Vous ne pouvez pas commencer à imaginer à quel point ce fut une étape importante dans ma vie. Un tout nouveau monde s’est ouvert à moi. J’ai retrouvé mon esprit free un esprit clair exempt de pensées et de pulsions malveillantes. Cela semble étrange pour un condamné de parler d’être libre dans le couloir de la mort, mais c’est le seul mot auquel je peux penser pour décrire la transformation que j’ai subie. Ça ne veut pas dire que tout va bien.

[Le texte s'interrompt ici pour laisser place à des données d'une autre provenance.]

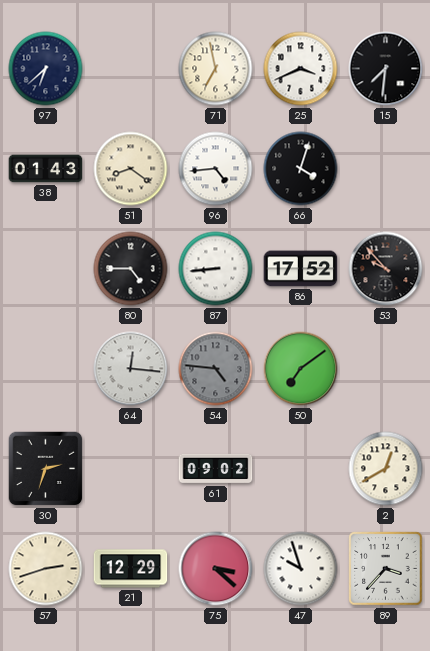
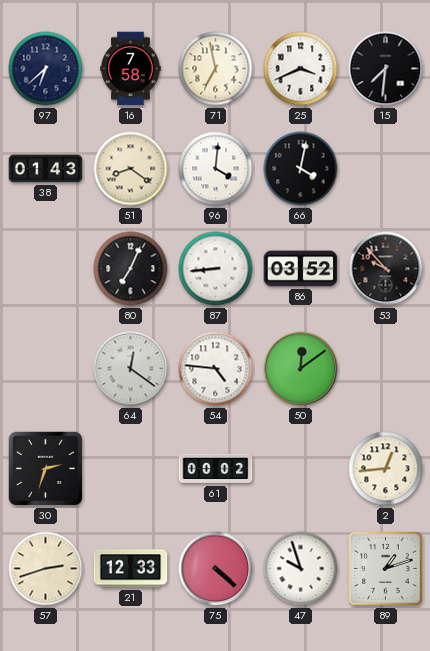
16: none -> 7:58
96: 4:44 -> 4:01
66: 4:03 -> 4:02
80: 4:45 -> 7:04
86: 17:52 -> 03:52
64: 12:16 -> 12:21
54 dial: grey -> white
50: 7:09 -> 12:09
61: 09:02 -> 00:02
2: 12:40 -> 12:44
21: 12:29 -> 12:33
75: 3:22 -> 4:22
89: 3:37 -> 1:12
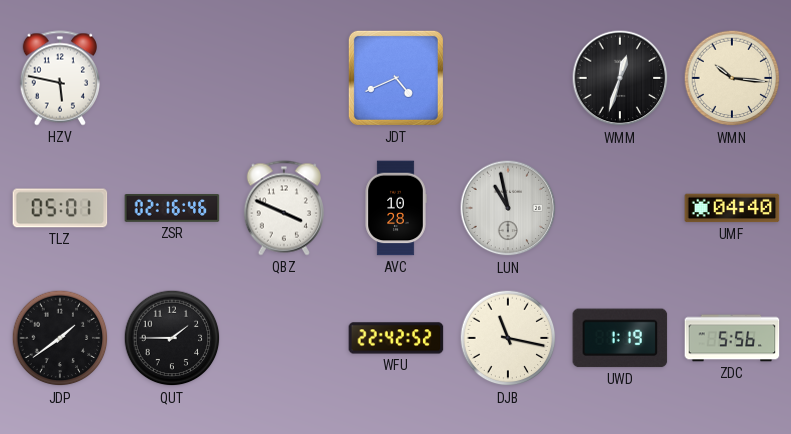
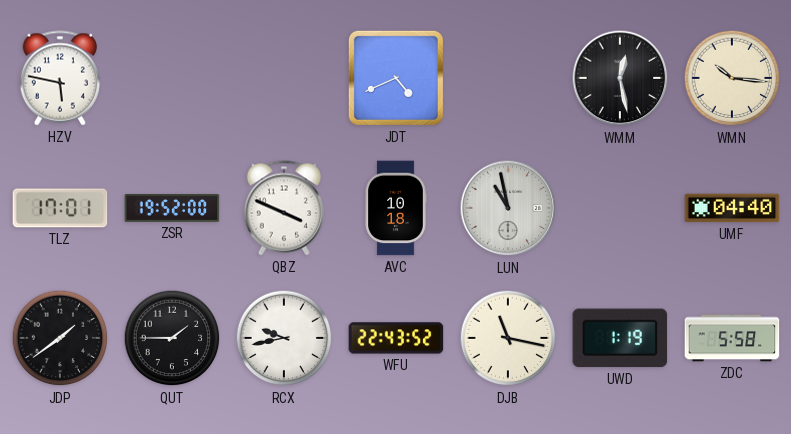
WMM: 12:33 -> 12:28
TLZ: 05:01 -> 17:01
ZSR: 02:16 -> 19:52
AVC: 10:28 -> 10:18
RCX: none -> 9:43
WFU: 22:42 -> 22:43
ZDC: 5:56 -> 5:58
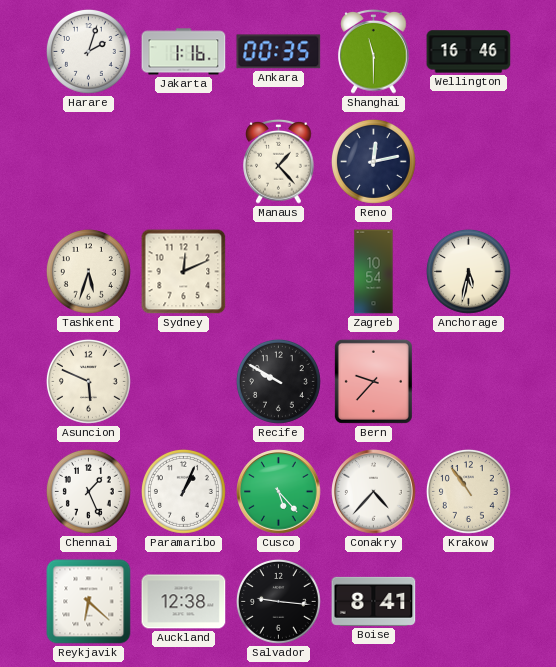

Un résultat de toutc’est que j’ai été forcé de me regarder. Je ne parle pas de la manière superficielle et superficielle dont la plupart des gens se regardent, mais plutôt de la recherche douloureuse et incessante dans les profondeurs de mon âme.

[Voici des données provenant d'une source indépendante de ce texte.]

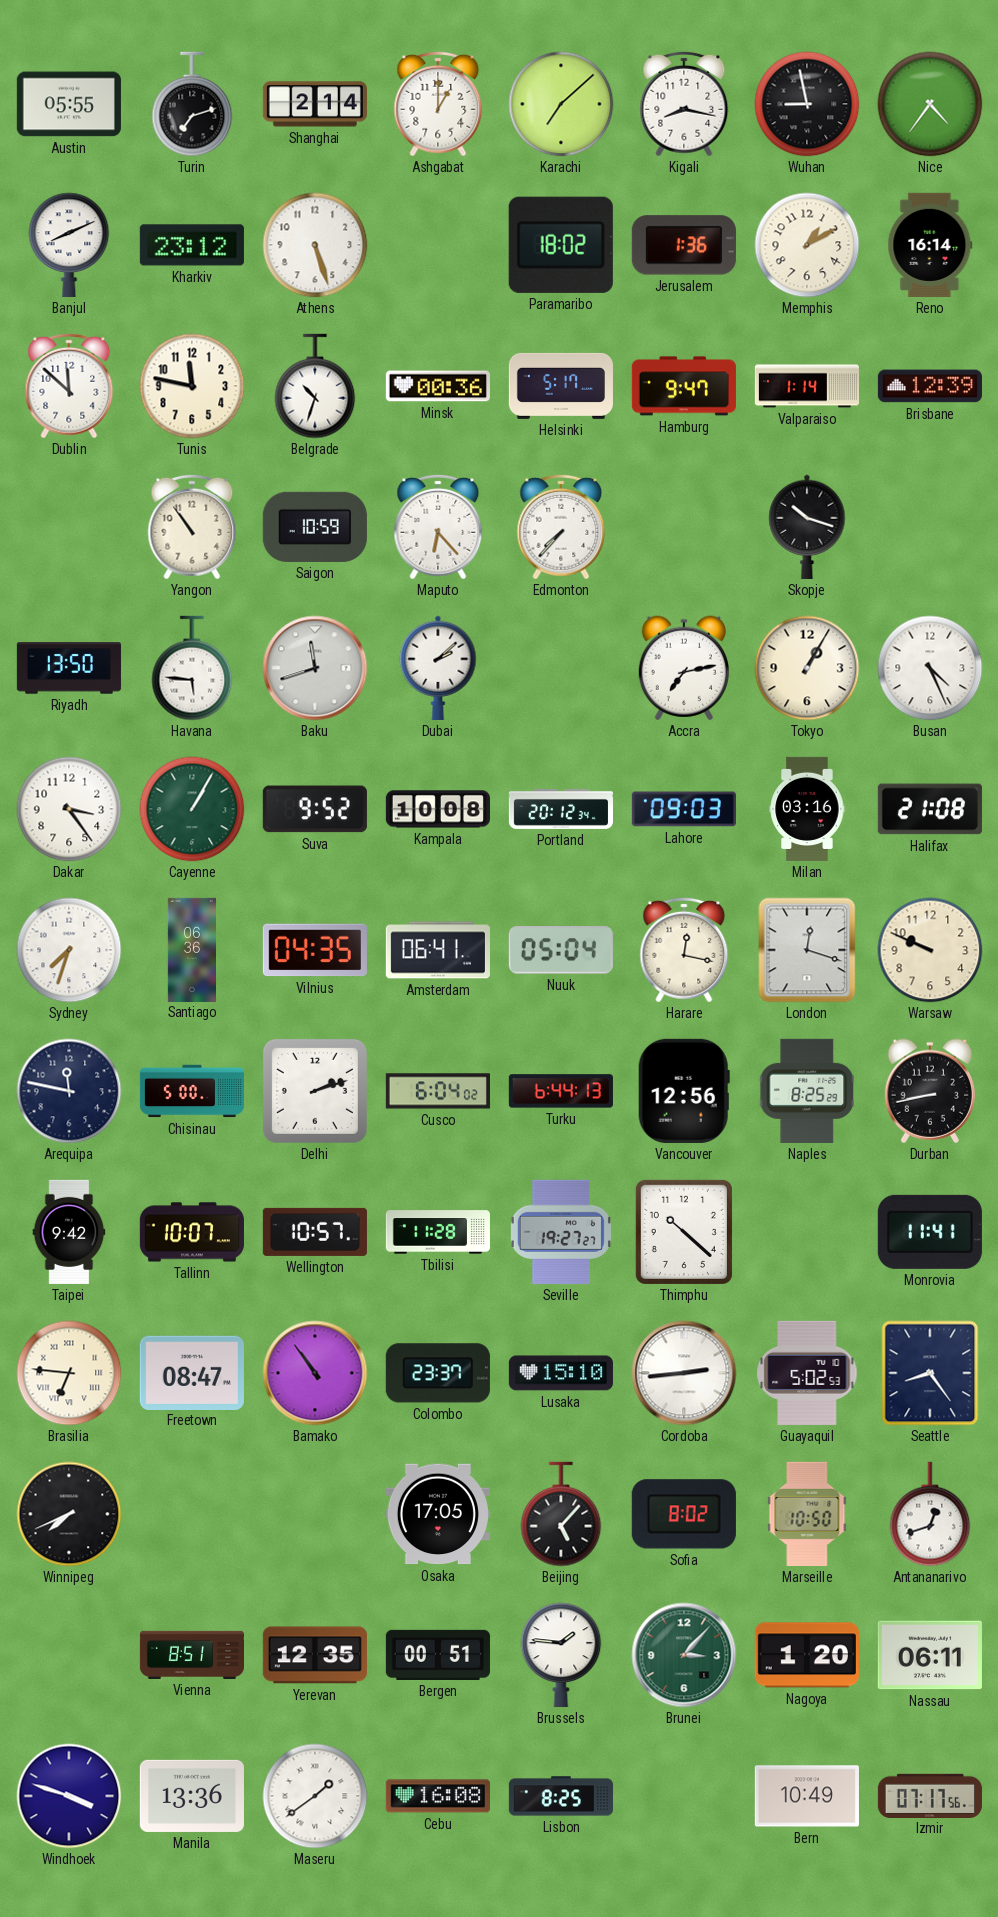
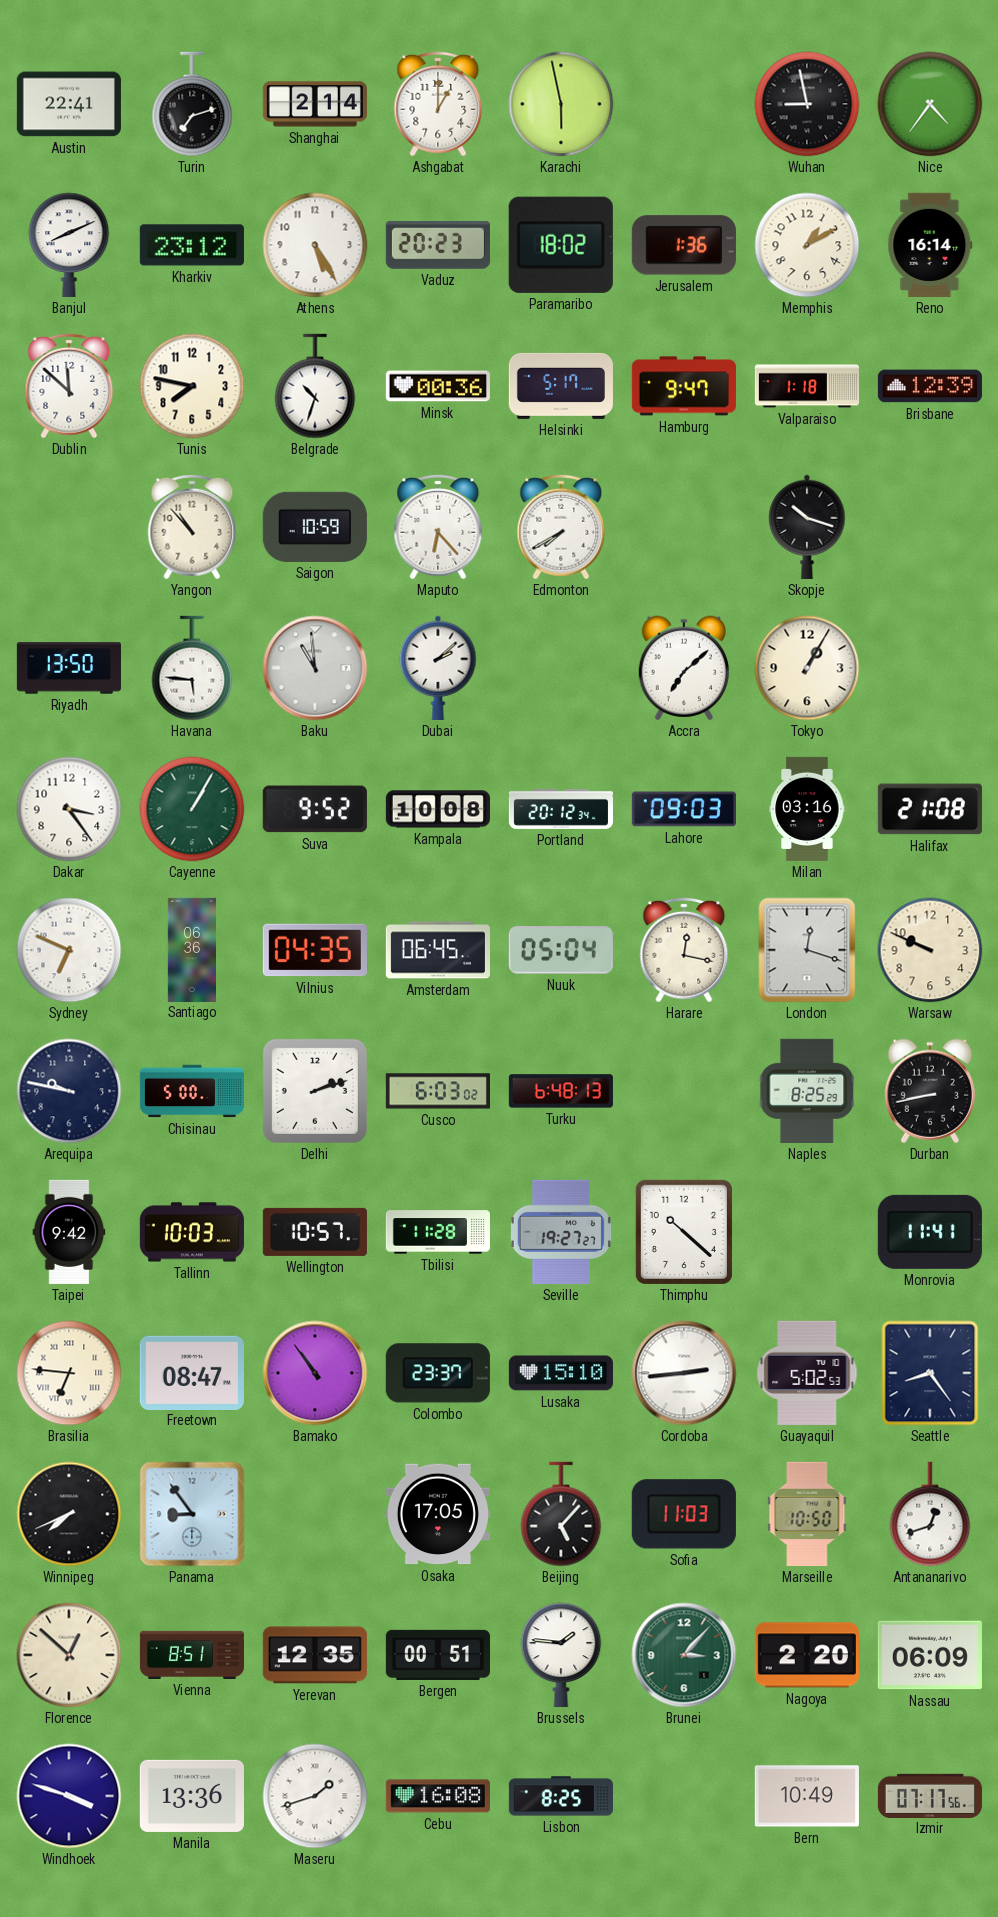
Austin: 05:55 -> 22:41
Karachi: 7:08 -> 5:58
Kigali: 8:17 -> none
Athens: 5:27 -> 5:25
Vaduz: none -> 20:23
Tunis: 11:47 -> 7:47
Valparaiso: 1:14 -> 1:18
Yangon: 10:54 -> 10:53
Edmonton: 7:37 -> 7:40
Baku: 11:42 -> 10:59
Accra: 7:13 -> 7:08
Busan: 4:26 -> none
Sydney: 7:33 -> 6:49
Amsterdam: 06:41 -> 06:45
Arequipa: 11:47 -> 9:47
Cusco: 6:04 -> 6:03
Turku: 6:44 -> 6:48
Vancouver: 12:56 -> none
Tallinn: 10:07 -> 10:03
Panama: none -> 8:54
Sofia: 8:02 -> 11:03
Florence: none -> 12:52
Nagoya: 1:20 -> 2:20
Nassau: 06:11 -> 06:09
Maseru: 1:39 -> 1:42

De nombreux détenus sont capables de se mentir de manière convaincante, de se considérer comme des gens fondamentalement bons qui sont des victimes innocentes d’une société injuste et insouciante. Parfois, il est très difficile de nous voir tels que nous sommes vraiment, et beaucoup plus facile de blâmer les autres pour nos actions. Pendant des années, c’est exactement ce que j’ai fait. J’étais en colère contre tout le monde sauf contre la personne avec laquelle j’aurais dû être le plus en colèremyself moi-même. Il a fallu des années pour que cette colère se calme et commence à accepter ce que j’étais devenu.

Non seulement le Depo-Lupron a libéré mon esprit, mais il a également permis à mon jugement moral de s’éveiller, ce qui m’a rendu quelque chose que je pensais avoir perdu à jamais my mon humanité. Maintenant que mon esprit était clair, j’ai commencé à prendre conscience de choses que je n’aimais pas chez moi. J’ai réalisé à quel point j’étais faible et effrayée, et comment j’avais permis au monstre dans mon esprit de me contrôler. J’ai commencé à ressentir le terrible chagrin et la détresse que j’avais causés à mes victimes, à leurs familles et à leurs amis, à ma propre famille. J’ai aussi commencé à ressentir le poids impressionnant de la responsabilité de mes actions. Et enfin, j’ai ressenti le sens profond de la culpabilité qui entoure mon âme de nuages sombres et tourmentés de haine de soi et de remords. Tout cela me laisse avec un profond désir de faire amende honorable, ce qui, dans les circonstances actuelles, semble presque impossible. Pourtant, c’est ce à quoi j’aspire le plus:réconciliation avec les esprits de mes victimes, avec leurs familles et amis, avec moi-même et mon Dieu. Si cela se produit, ce sera la partie finale – et sans doute la plus difficile – de ma transformation. Si seulement la science pouvait créer un médicament pour m’aider avec ce problème.